• 所给文本:
----------------

In [1]:
# 音频信号处理和可视化需要的包
import pyaudio
import wave
import os
import librosa
import math
import json
import numpy as np
from sklearn.model_selection import train_test_split
import matplotlib.pyplot as plt
import sys
# PyQt相关的包
from PyQt5.QtWidgets import *
from PyQt5.QtCore import *
from PyQt5.QtMultimedia import QMediaContent, QMediaPlayer
from PyQt5.QtGui import *
# Tensorflow相关的包
import tensorflow as tf
import tensorflow.keras.layers as layers
from tensorflow.keras.layers import *
from tensorflow.keras.models import Model
import tensorflow.keras as keras



In [2]:
# Transformer块
class TransformerBlock(layers.Layer):
    def __init__(self, embed_dim, num_heads, ff_dim, rate=0.1):
        super(TransformerBlock, self).__init__()
        self.att = layers.MultiHeadAttention(num_heads=num_heads, key_dim=embed_dim)
        self.ffn = keras.Sequential(
            [layers.Dense(ff_dim, activation="relu"), layers.Dense(embed_dim),]
        )
        self.layernorm1 = layers.LayerNormalization(epsilon=1e-6)
        self.layernorm2 = layers.LayerNormalization(epsilon=1e-6)
        self.dropout1 = layers.Dropout(rate)
        self.dropout2 = layers.Dropout(rate)

    def call(self, inputs, training):
        attn_output = self.att(inputs, inputs)
        attn_output = self.dropout1(attn_output, training=training)
        out1 = self.layernorm1(inputs + attn_output)
        ffn_output = self.ffn(out1)
        ffn_output = self.dropout2(ffn_output, training=training)
        return self.layernorm2(out1 + ffn_output)

----------------

• 记录信息:

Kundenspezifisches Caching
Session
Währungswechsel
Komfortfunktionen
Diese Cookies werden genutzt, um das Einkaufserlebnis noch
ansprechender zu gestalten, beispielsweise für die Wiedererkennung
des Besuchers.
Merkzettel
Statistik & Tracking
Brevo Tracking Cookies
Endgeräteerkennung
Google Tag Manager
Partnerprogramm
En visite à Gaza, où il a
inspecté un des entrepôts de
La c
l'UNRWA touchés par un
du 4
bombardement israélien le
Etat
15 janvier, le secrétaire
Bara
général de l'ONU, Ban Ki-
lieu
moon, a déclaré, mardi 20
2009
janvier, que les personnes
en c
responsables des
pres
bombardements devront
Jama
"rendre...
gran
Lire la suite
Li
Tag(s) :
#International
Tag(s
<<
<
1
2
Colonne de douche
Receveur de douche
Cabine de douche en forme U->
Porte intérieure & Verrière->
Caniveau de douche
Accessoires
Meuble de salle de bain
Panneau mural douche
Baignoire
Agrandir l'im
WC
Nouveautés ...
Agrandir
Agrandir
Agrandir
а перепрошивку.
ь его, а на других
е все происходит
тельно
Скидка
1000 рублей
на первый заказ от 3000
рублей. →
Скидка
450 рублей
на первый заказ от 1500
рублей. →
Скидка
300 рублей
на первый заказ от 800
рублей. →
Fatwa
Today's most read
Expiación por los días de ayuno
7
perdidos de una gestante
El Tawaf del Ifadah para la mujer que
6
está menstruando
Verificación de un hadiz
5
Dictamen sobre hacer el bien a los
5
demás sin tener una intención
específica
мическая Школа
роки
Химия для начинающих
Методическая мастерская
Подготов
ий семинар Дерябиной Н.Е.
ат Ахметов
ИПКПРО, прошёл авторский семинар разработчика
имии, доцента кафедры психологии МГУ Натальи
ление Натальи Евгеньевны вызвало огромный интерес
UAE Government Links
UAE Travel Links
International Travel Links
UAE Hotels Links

----------------

• 练习题目: 请原样输出所给文本中的一段，从“self.dropout1 = layers.Dropout(rate)”开始，到“attn_output = self.dropout1(attn_output, training=training)”结束。 以上记录取自另一来源。

• 作答内容:
self.dropout1 = layers.Dropout(rate)
        self.dropout2 = layers.Dropout(rate)

    def call(self, inputs, training):
        attn_output = self.att(inputs, inputs)
        attn_output = self.dropout1(attn_output, training=training)